Ignoring the pictures, repeat every entry below exactly as it appears.

DATA

↓

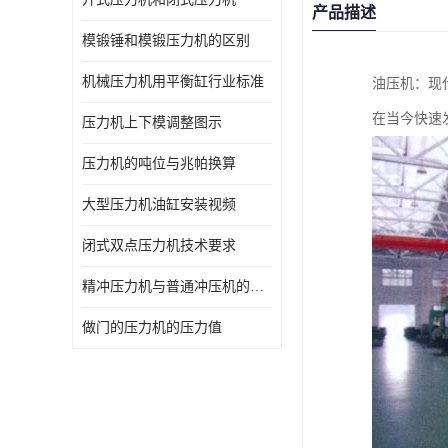
产品描述
模锻锤和模锻压力机的区别
机械压力机用平衡缸行业标准
油压机：现
在当今快速
压力机上下模调整图示
压力机的吨位与兆帕换算
大型压力机油缸安装视频
闭式双点压力机技术要求
精冲压力机与普通冲压机的区别
做门的压力机的压力值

↑

OUTPUT BELOW
产品描述
模锻锤和模锻压力机的区别
机械压力机用平衡缸行业标准
油压机：现
在当今快速
压力机上下模调整图示
压力机的吨位与兆帕换算
大型压力机油缸安装视频
闭式双点压力机技术要求
精冲压力机与普通冲压机的区别
做门的压力机的压力值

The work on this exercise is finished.